Au sujet des séances de tir, avec F. ce n’est arrivé qu’une seule fois, parfois W. en faisait tout seul.

La proc cite à nouveau les propos de So. et Ma. sur le fait qu’il s’agissait « d’entraînements paramilitaires », que « tout tournait autour de ça ». Cela semble totalement disproportionné aux yeux de W. qui rappelle que les parties d’airsoft ont eu lieu sur seulement une après-midi. 

Elle insiste et se questionne sur le fait que Ma avait deviné que c’était F. qui avait été arrêté le 8 décembre 2020.

Avocate

L’avocate prend la parole et insiste sur le fait que W. est extrêmement attentif aux questions de sécurité s’agissant de la pratique du tir. 

A la question de savoir pourquoi il pratique le tir, W. répond que ça le détend, qu’il est dans sa bulle, se concentre et qu’il aime ça. Il pratique le tir au stand de tir avec un gendarme, qui préside l’association. Il pourrait avoir fait des démarches pour avoir accès à des armes de catégorie 2 mais cela ne l’intéresse pas.

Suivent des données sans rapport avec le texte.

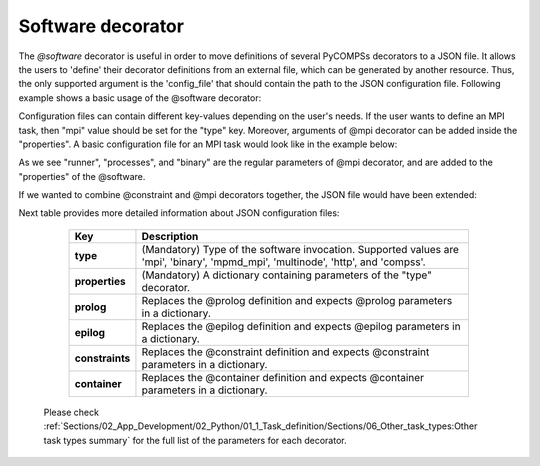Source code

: Software decorator
^^^^^^^^^^^^^^^^^^^
The *@software* decorator is useful in order to move definitions of several PyCOMPSs decorators
to a JSON file. It allows the users to 'define' their decorator definitions from an external file, which
can be generated by another resource. Thus, the only supported argument is the 'config_file' that
should contain the path to the JSON configuration file. Following example shows a basic usage of the @software
decorator:


.. code-block:: python
    :name: software_basic
    :caption: Software decorator definition example.

    from pycompss.api.task import task
    from pycompss.api.software import software

    @software(config_file="example.json")
    @task(returns=1)
    def example():
        return "hola"


Configuration files can contain different key-values depending on the user's needs. If the user
wants to define an MPI task, then "mpi" value should be set for the "type" key. Moreover, arguments
of @mpi decorator can be added inside the "properties". A basic configuration file for an MPI task
would look like in the example below:

.. code-block:: json
    :name: software_basic_json
    :caption: JSON configuration file of an MPI definition.

    {
        "type":"mpi",
        "properties":{
            "runner":"mpirun",
            "processes": 2,
            "binary":"~/app_mpi.bin"
        }
    }

As we see "runner", "processes", and "binary" are the regular parameters of @mpi decorator, and are
added to the "properties" of the @software.

If we wanted to combine @constraint and @mpi decorators together, the JSON file would have been extended:

.. code-block:: json
    :name: software_constraint_json
    :caption: JSON configuration file of an MPI definition.

    {
        "type":"mpi",
        "properties":{
            "runner":"mpirun",
            "processes": 2,
            "binary":"~/app_mpi.bin",
     		"params": "-d {{a}} {{b}}"
        },
        "constraints":{
            "computing_units": 2
        }
    }

Next table provides more detailed information about JSON configuration files:

    +------------------------+--------------------------------------------------------------------------------------------------------------------------------------------------------------------+
    | Key                    | Description                                                                                                                                                        |
    +========================+====================================================================================================================================================================+
    | **type**               | (Mandatory) Type of the software invocation. Supported values are 'mpi', 'binary', 'mpmd_mpi', 'multinode', 'http', and 'compss'.                                  |
    +------------------------+--------------------------------------------------------------------------------------------------------------------------------------------------------------------+
    | **properties**         | (Mandatory) A dictionary containing parameters of the "type" decorator.                                                                                            |
    +------------------------+--------------------------------------------------------------------------------------------------------------------------------------------------------------------+
    | **prolog**             | Replaces the @prolog definition and expects @prolog parameters in a dictionary.                                                                                    |
    +------------------------+--------------------------------------------------------------------------------------------------------------------------------------------------------------------+
    | **epilog**             | Replaces the @epilog definition and expects @epilog parameters in a dictionary.                                                                                    |
    +------------------------+--------------------------------------------------------------------------------------------------------------------------------------------------------------------+
    | **constraints**        | Replaces the @constraint definition and expects @constraint parameters in a dictionary.                                                                            |
    +------------------------+--------------------------------------------------------------------------------------------------------------------------------------------------------------------+
    | **container**          | Replaces the @container definition and expects @container parameters in a dictionary.                                                                              |
    +------------------------+--------------------------------------------------------------------------------------------------------------------------------------------------------------------+


 Please check :ref:`Sections/02_App_Development/02_Python/01_1_Task_definition/Sections/06_Other_task_types:Other task types summary` for the full list of the parameters for each decorator.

Le 12 mai 2020, jour du déconfinement, W, F, et B se rendent au bar, font du lèche-vitrines. Ils font un tour à l’armurerie et B acquiert une carabine à poudre noire de 1820. Sur les sonorisations on entend parler de « gratter le numéro de série avec une pièce », W. rétorque que cela n’a aucun sens, on ne parle pas de fusil, ce n’est même pas son calibre, et en aucun cas on ne peut gratter un numéro de série d’une arme avec une pièce.

Sur la question du survivalisme, le  25 mars est « le début de la fin du monde », l’autonomie revêt un caractère pacifiant. Il est question d’acheter un terrain sur lequel faire un potager, avoir l’accès à l’eau, vivre en collectivité et en autosuffisance. L’avocate souligne le fait que cela n’a aucun rapport avec une AMT.

Sur les déclarations de So., W. répond qu’elle n’aime pas du tout les armes, ni les douilles qu’il lui offre. (il a l’habitude de récupérer des douilles usagées et d’en offrir à tout le monde).

« Si on fait le décompte des activités de gauchistes machiavéliques au long du séjour on compte 3 jours de pétards et 1 jour d’airsoft. » déclare-t-il pour remettre un peu les choses à leur place.

Me Bouillon : 

Lors de la GAV, la DGSI a affirmé que l’élément de roquette (tubulaire) servant d’élément de décoration chez vos parents se trouvait chez M. Fraga. Lors de sa perquisition, des armes ont été retrouvées dans le matériel d’airsoft. Vous lui avez-vous prêté ? 

On apprend là qu’un élément de lance-roquette de collection a été laissé pendant la perquiz chez ses parents, puis, avant de partir, un gradé de la DGSI a dit : « Prends, ça peut toujours servir », et que des agents de la DGSI ont utilisé cette « saisie » pour prétendre lors d’une GAV que cette arme avait appartenu à F. et qu’il l’avait stockée chez quelqu’un. W. déclarera : « C’est honteux, c’est ce que j’appelle une barbouzerie ». 

Me Bonaglia : 

Sur la question de posséder un permis de chasse, il est indispensable y compris pour chasser les nuisibles sur son propre terrain. 

Me Meyniard : 

Elle dit que W. est passé d’un monde urbain au monde rural, et qu’il a découvert le monde de l’élevage.

Elle évoque une autre barbouzerie. W était visé par une enquête du SNEAS : il avait écopé d’une condamnation il y a longtemps pour la défense de la cause animale, le SNEAS trouvait ça étrange qu’il obtienne un permis de chasse et a demandé à ce que ses armes lui soient retirées. La DGSI a alors donné pour instruction de ne pas lui confisquer ses armes. C’est à la fois la preuve qu’il n’était pas considéré comme dangereux par la DGSI, mais aussi que la DGSI avait besoin que des armes soient présentes dans le dossier pour habiller les arrestations prévues plus tard.